Page excerpt:
★ ★ ★
Customers can harness the raw innovation from any part of the software ecosystem.  They get the long tail of choice.  In addition, customers can also stay on the fastest innovation curve.  Since the products aren’t constrained by having to fit into any frameworks or other products, new features will likely appear here first.

TRADE-OFFS

There is a downside to choice.  Since the new class of applications requires many specialized databases, customers are left to their own devices to build, integrate, test, and operate their data management platforms.  But mainstream enterprises don’t have the technical chops or desire to do database R&D on open source products on their own dime.

Also, getting data out of many different databases adds a lot of complexity for developers.  With SQL databases, they just say what data they want and the database figures out how to find it and combine it.  With multiple different types of databases, the developer would have to extract the relevant data from each database and join it with the others manually.  This is cumbersome for a couple of reasons.  Without a query language like SQL, they have to specify how to get at the data, not just what they want.  This is like the difference between providing an address to a destination versus providing detailed directions about how to get there.

In addition, getting data out of a single database is potentially orders of magnitude faster than doing it manually from multiple databases.  A single distributed database optimizes for speed by minimizing how much it moves the data for processing.  That’s many times harder, if not impossible, when working directly with multiple databases.

CUSTOMER SWEET SPOT

Many of these products are the byproduct of platform development by the leading Web application vendors such as Facebook, LinkedIn, Twitter, and Uber. It’s a byproduct because they see themselves as online services companies, not software companies, so they contribute the code to the community as open source.  Other online service providers are typically the first customers for the most leading edge products.

LIKELY EVOLUTION

As long as Internet-centric companies continue to build out their platforms, we will continue to see them build and consume new standalone, specialized products.  But as the market shifts to mainstream customers, we are likely to see a greater emphasis on removing the complexity of developing for and administering products that weren’t designed to work together.
★ ★ ★
Material:

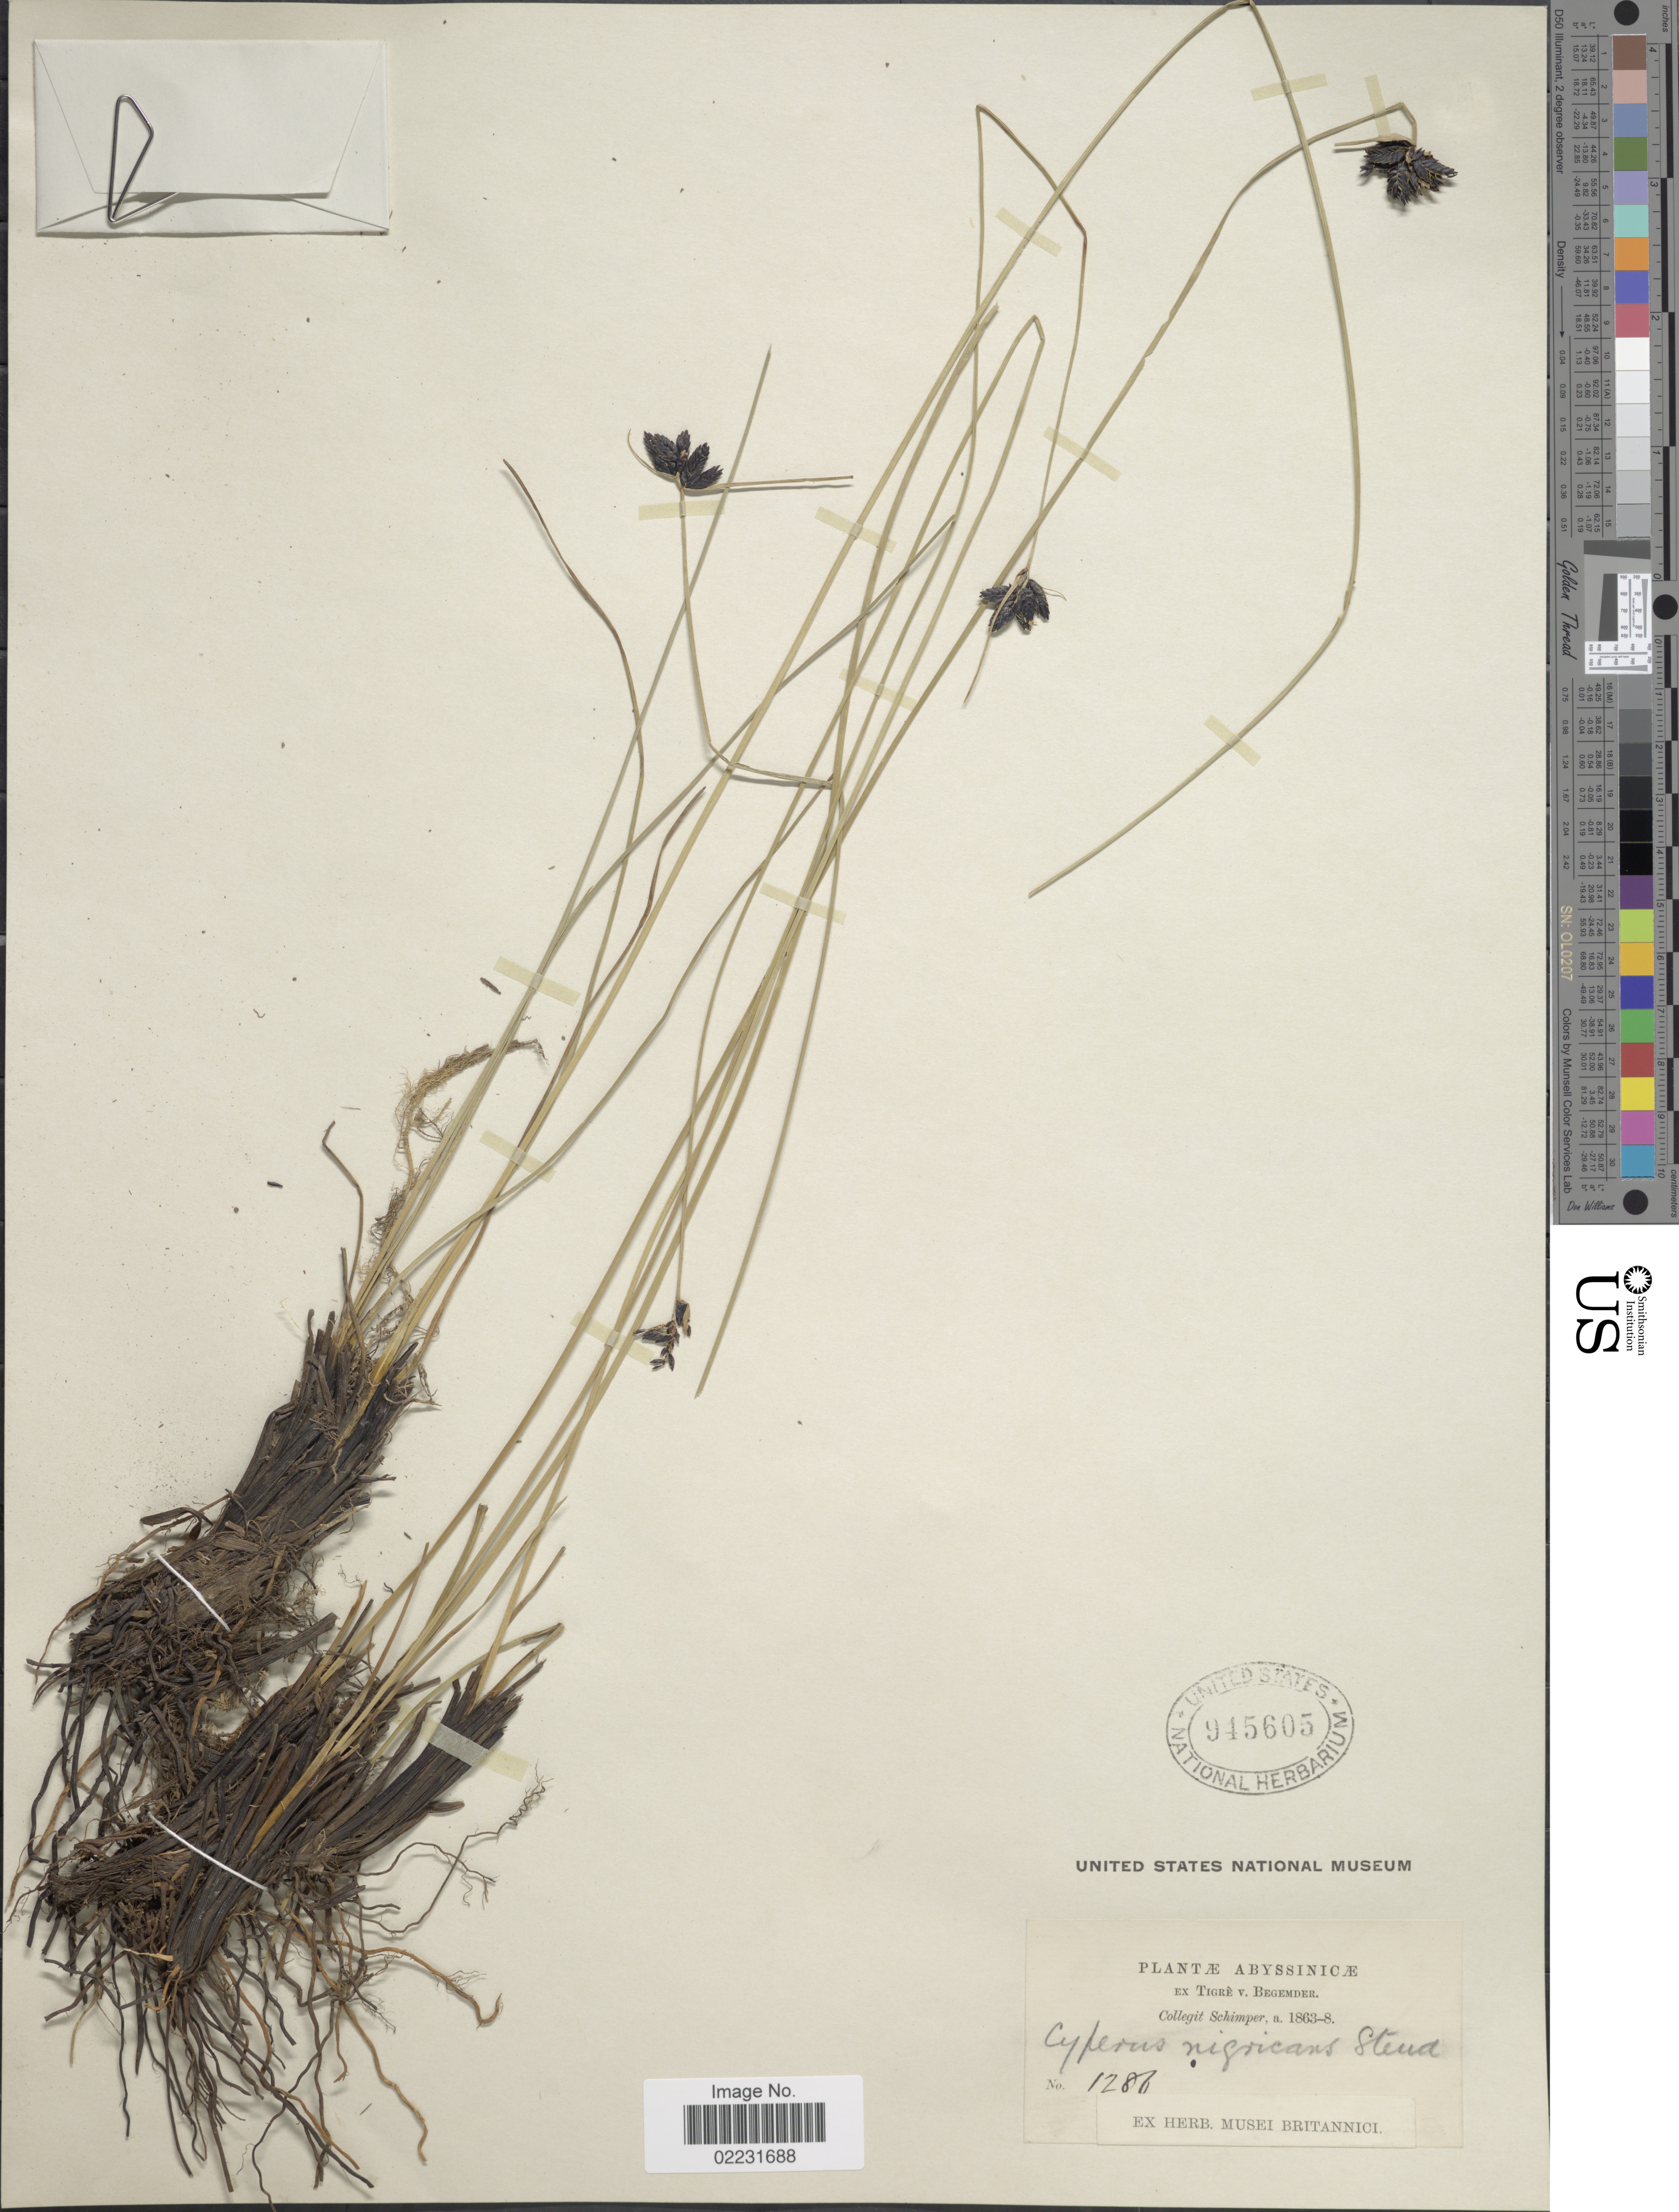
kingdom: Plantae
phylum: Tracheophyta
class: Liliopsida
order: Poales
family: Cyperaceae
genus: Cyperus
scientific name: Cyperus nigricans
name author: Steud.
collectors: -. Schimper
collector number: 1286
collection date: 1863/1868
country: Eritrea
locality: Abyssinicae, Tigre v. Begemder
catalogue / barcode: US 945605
★ ★ ★
In the page excerpt on specialized databases, which Web application vendors are named as leaders whose platform development produced many of these products?

Worked solution: Facebook, LinkedIn, Twitter, and Uber.